Потом они вышли на улицу, что-то горело, и в этом неверном свете, в дымном тумане им удалось найти и вскрыть две подходящие машины. Теперь они были не бойцами морской пехоты. Они были еще одной бандой, передвигающейся по городу…
Город, несмотря на размеры, не выглядел цивилизованным. На улицах была толпа, кое-где уже переворачивали машины и поджигали мусор и покрышки. Очевидно, в толпе были опытные подпольщики, организаторы беспорядков и провокаторы. Они знали, что первое, что в таких случаях надо сделать, – как можно сильнее задымить город.
Полицейские джипы и пикапы, в кузовах которых в вырезанных из труб большого диаметра защитных коконах стояли пулеметчики – были видны во многих местах, но полиция откровенно не вмешивалась в происходящее, и ее как бы не замечали. Опять-таки Восток – здесь отдают такие приказы, которые ничего не стоит выполнить, и такие приказы выполняются, но только для вида, чтобы не оскорблять начальство. Никто из полицейских не встанет грудью на пути разгула озверевшей толпы, это вам не русские и не немцы. Такие беспорядки здесь происходят часто, иногда не по разу в год. Здесь это как рождественская распродажа в цивилизованных странах – год торгуют по повышенным ценам, чтобы перед Рождеством снизить их в разы. Так и тут – сначала люди терпят, унижаются (а Восток стоял и стоит на унижении), а потом вдруг взрываются, и нищий феллах берет старую винтовку или гранату и бросается на броневики регулярной армии. Погибнет – плевать, потому что шахиду – рай. Здесь это не простые слова…
– Смотри, спереди!
Они увидели машину – небольшой, бортовой, длинноносый грузовик, кажется, «Лейланд». В кузове вооруженные люди…
– Давай за ними, они знают куда.
– А если заметят?
– Пусть заметят. Здесь полный бардак, подумают, что мы одни из них.
Два автомобиля присоединились к «Лейланду». Сидевшему на правом переднем передали ручной пулемет, чтобы держать их на прицеле.

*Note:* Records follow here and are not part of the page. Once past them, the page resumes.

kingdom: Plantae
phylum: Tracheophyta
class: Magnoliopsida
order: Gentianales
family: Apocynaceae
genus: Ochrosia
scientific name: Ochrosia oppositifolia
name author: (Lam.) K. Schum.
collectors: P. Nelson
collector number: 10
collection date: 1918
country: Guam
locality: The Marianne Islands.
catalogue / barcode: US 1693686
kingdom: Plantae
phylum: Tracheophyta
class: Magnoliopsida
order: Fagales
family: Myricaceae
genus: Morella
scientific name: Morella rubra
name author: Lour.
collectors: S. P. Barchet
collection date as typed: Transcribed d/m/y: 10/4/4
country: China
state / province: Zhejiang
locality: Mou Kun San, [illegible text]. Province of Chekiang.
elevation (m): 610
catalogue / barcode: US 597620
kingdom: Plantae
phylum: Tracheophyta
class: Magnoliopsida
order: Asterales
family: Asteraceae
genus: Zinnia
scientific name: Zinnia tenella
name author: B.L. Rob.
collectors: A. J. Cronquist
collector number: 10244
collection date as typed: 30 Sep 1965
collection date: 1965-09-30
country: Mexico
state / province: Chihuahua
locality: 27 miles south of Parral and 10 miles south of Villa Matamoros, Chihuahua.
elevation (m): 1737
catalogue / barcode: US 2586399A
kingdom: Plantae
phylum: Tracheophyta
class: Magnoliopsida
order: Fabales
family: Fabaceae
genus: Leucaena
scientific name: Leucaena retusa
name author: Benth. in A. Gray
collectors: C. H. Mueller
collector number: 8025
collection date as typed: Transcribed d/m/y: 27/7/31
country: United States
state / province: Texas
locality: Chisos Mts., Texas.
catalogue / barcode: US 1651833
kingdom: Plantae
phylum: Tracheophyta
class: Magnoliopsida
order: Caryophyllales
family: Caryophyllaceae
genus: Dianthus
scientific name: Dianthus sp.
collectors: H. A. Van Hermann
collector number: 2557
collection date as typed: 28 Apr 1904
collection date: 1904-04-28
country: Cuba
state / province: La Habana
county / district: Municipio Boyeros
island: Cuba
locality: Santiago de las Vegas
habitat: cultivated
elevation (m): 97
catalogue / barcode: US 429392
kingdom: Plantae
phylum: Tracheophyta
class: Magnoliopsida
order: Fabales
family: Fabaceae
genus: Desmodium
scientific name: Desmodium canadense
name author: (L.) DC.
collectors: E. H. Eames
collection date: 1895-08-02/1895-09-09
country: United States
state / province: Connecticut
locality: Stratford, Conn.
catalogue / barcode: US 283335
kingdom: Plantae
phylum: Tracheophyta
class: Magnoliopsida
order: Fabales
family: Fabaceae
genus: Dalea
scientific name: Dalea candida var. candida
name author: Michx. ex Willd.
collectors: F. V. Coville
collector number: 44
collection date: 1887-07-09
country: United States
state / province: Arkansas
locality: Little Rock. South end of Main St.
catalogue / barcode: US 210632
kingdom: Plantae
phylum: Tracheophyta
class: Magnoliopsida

На следующем – начали сворачивать. Тут же стоял полицейский пикап, полицейские глядели на явных бандитов равнодушными глазами.
– Сволочи…
– Тут разница, брат, понимать надо. Наш Государь сказал – брать деньги и не служить стыдно, а знаешь, что Аллах сказал?
– А?
– Чему быть, тому параллельно. Иншалла.
– Ха-ха…
– Хватит ржать, собрались…
Было видно уже место перестрелки, мельтешащие впереди фигуры. Они вступали на вражескую территорию, где на каждого из них будет по пятьдесят, по семьдесят врагов. О таких боях слагают песни и легенды, они остаются в истории… вот только никому в этих двух машинах в прошлом остаться не хотелось.
– Я выйду…
– Сиди…
– Господствующая высота. Поддержу оттуда.
Спецназовец всегда принимает решения сам и сам за них отвечает.
– Двигай. Обосрешься, ждать не будем.
– Спасибо за напутствие…
Это был завод. Завод старый, какие раньше можно было размещать в черте города, потому что требовалось много рабочей силы. Собственно говоря, города и возникали – сначала как рабочие трущобы возле этих заводов, потом эти трущобы сливались в единое пятно, и возникал город. Теперь в том же Нью-Йорке бывшая шляпная фабрика служила для размещения мэрии города [16], но здесь… здесь все еще требовалась рабочая сила и все еще у рабочей силы не было денег, чтобы приобрести машину и ездить на ней на работу. Так что старые промышленные монстры здесь выжили, они стояли прямо посреди города бастионами грубого, примитивного промышленного прогресса – и людям впечатлительным они могли показаться вратами в ад.
Но Аскер впечатлительным не был.
Ища, где бы ему забраться наверх, он вдруг увидел поразительную картину – и хорошо, что он увидел это прежде, чем они увидели его. Рядом шел бой – а здесь, несколько… то ли воинов Аллаха, то ли еще каких – собрались рядом с горящим мусором в бочке… поразительно, но такая картина, достойная самых мрачных и отсталых уголков Африки, была здесь, в центре двадцатимиллионного города! Часть из них сидела, к чему-то прислонившись, часть стояла, они передавали по кругу здоровенный косяк и явно были довольны жизнью. И все бы ничего – но они мешали пройти. Даже если бы не было света от раскалившейся докрасна бочки – он бы прошел, но свет был.
Один из моджахедов встал, потянулся. Стало видно – у него автомат.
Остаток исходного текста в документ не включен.